───── Records for processing
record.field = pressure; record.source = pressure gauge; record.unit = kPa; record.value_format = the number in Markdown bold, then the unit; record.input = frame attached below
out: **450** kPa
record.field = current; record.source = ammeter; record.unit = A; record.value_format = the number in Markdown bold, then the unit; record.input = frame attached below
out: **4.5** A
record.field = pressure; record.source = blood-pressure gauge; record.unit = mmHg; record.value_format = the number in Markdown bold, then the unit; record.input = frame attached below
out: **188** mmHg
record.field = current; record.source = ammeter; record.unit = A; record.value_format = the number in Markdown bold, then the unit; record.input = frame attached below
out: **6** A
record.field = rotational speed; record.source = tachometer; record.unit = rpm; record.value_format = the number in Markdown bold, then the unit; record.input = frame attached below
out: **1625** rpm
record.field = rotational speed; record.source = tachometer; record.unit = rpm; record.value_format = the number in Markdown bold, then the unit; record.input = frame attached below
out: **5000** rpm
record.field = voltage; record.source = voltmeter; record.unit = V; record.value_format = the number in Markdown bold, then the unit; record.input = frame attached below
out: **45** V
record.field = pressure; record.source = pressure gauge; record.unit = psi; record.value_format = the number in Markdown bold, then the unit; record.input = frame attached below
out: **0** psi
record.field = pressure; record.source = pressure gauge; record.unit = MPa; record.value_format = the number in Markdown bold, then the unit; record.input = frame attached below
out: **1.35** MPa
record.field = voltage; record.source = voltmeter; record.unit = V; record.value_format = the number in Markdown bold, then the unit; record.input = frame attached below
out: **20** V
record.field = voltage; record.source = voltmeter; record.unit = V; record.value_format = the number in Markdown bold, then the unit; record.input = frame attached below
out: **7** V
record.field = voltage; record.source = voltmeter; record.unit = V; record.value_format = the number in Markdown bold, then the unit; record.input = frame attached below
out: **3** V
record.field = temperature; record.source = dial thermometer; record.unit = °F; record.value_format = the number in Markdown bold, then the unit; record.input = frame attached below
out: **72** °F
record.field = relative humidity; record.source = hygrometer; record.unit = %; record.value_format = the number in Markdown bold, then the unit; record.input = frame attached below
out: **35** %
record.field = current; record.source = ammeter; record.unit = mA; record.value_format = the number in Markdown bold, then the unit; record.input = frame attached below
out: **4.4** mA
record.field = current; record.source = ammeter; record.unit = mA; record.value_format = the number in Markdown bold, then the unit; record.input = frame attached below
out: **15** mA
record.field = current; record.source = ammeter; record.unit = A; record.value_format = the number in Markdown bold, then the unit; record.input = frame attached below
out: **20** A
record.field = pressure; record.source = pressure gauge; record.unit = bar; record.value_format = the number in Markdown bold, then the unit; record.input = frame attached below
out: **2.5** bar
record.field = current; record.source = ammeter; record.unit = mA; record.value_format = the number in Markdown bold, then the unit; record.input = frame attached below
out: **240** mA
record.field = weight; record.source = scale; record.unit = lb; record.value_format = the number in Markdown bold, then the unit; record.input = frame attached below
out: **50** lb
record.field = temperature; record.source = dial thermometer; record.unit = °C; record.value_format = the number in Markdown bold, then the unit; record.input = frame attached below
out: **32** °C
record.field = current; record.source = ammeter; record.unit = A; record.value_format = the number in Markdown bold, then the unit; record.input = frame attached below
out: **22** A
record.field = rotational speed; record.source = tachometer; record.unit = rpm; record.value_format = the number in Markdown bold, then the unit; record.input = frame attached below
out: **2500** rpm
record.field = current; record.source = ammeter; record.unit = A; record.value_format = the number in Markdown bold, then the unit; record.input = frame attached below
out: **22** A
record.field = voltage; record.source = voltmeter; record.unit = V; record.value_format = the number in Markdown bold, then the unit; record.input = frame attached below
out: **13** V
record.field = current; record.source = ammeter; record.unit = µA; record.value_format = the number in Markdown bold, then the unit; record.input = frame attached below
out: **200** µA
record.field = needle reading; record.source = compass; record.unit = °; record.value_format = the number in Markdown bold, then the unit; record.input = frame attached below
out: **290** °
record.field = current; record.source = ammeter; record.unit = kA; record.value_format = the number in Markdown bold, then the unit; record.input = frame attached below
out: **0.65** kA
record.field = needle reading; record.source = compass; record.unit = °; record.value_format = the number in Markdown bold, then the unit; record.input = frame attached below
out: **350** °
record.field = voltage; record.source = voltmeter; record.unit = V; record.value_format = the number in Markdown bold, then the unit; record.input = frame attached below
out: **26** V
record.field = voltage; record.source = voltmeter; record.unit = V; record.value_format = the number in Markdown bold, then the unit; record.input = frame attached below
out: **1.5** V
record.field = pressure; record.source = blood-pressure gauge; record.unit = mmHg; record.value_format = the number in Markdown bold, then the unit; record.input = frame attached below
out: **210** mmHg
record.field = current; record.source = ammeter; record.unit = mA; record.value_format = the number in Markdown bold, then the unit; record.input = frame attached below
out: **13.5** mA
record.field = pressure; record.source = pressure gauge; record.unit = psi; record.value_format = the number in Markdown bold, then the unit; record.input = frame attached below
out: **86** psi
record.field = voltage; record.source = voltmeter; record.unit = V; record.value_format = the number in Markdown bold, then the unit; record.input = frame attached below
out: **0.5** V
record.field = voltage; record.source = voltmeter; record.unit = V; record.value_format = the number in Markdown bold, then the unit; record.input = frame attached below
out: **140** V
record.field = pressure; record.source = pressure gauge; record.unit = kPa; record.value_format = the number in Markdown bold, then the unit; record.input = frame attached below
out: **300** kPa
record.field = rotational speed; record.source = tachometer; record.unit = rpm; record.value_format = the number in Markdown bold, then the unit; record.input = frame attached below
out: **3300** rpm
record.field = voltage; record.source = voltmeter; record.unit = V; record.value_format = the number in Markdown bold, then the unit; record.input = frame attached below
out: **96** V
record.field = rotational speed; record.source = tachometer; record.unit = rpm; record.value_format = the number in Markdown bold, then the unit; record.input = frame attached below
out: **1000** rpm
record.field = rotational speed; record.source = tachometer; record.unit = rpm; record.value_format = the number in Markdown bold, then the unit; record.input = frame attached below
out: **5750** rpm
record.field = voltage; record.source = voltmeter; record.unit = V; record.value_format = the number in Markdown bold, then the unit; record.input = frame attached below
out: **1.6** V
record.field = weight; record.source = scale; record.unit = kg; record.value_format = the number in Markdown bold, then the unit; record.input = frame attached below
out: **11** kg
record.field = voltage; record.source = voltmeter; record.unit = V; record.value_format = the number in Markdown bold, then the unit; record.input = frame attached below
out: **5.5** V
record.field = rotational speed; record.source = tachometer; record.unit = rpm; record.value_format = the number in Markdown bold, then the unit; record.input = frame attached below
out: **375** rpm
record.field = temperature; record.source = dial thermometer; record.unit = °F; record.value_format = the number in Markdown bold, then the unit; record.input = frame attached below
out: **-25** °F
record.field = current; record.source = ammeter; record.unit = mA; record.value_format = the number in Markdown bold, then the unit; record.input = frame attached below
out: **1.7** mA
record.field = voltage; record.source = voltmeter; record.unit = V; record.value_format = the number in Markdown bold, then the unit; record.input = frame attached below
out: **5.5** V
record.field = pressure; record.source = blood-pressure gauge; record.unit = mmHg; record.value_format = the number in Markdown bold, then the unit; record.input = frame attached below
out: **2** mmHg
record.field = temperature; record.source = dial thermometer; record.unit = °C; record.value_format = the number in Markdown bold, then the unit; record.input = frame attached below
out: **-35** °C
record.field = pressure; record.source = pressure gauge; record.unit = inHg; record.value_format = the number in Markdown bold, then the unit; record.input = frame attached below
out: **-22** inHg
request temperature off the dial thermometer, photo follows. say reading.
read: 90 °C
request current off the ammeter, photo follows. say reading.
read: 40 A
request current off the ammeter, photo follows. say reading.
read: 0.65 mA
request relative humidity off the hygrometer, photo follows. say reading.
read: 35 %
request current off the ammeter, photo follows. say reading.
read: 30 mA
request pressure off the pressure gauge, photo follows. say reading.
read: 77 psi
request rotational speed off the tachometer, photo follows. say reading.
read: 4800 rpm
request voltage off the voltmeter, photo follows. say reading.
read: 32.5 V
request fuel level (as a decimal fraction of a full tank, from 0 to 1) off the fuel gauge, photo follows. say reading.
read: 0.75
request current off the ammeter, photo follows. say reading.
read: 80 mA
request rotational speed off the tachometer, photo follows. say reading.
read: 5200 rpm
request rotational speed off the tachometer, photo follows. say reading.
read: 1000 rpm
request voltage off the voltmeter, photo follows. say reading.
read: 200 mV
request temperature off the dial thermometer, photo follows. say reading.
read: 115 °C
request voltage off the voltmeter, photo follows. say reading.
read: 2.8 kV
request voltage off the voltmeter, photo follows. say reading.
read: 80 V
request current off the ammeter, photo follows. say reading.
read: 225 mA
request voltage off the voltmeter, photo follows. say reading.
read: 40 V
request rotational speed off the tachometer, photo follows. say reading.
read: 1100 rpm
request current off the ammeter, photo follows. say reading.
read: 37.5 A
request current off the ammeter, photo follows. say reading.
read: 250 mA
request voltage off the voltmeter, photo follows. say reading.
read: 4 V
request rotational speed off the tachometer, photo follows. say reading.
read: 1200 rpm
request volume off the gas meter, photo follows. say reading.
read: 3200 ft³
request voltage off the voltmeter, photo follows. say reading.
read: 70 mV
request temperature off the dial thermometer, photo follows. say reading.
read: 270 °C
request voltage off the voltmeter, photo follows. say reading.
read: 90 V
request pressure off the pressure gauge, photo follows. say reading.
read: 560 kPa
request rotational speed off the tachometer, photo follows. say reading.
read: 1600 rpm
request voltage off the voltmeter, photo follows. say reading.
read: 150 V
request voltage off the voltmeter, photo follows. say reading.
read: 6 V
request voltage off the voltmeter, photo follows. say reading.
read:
──────────
Your goal: Count the rows above that contain the string "hygrometer", matching its case exactly, and reply with the number alone.

Exercise output: 2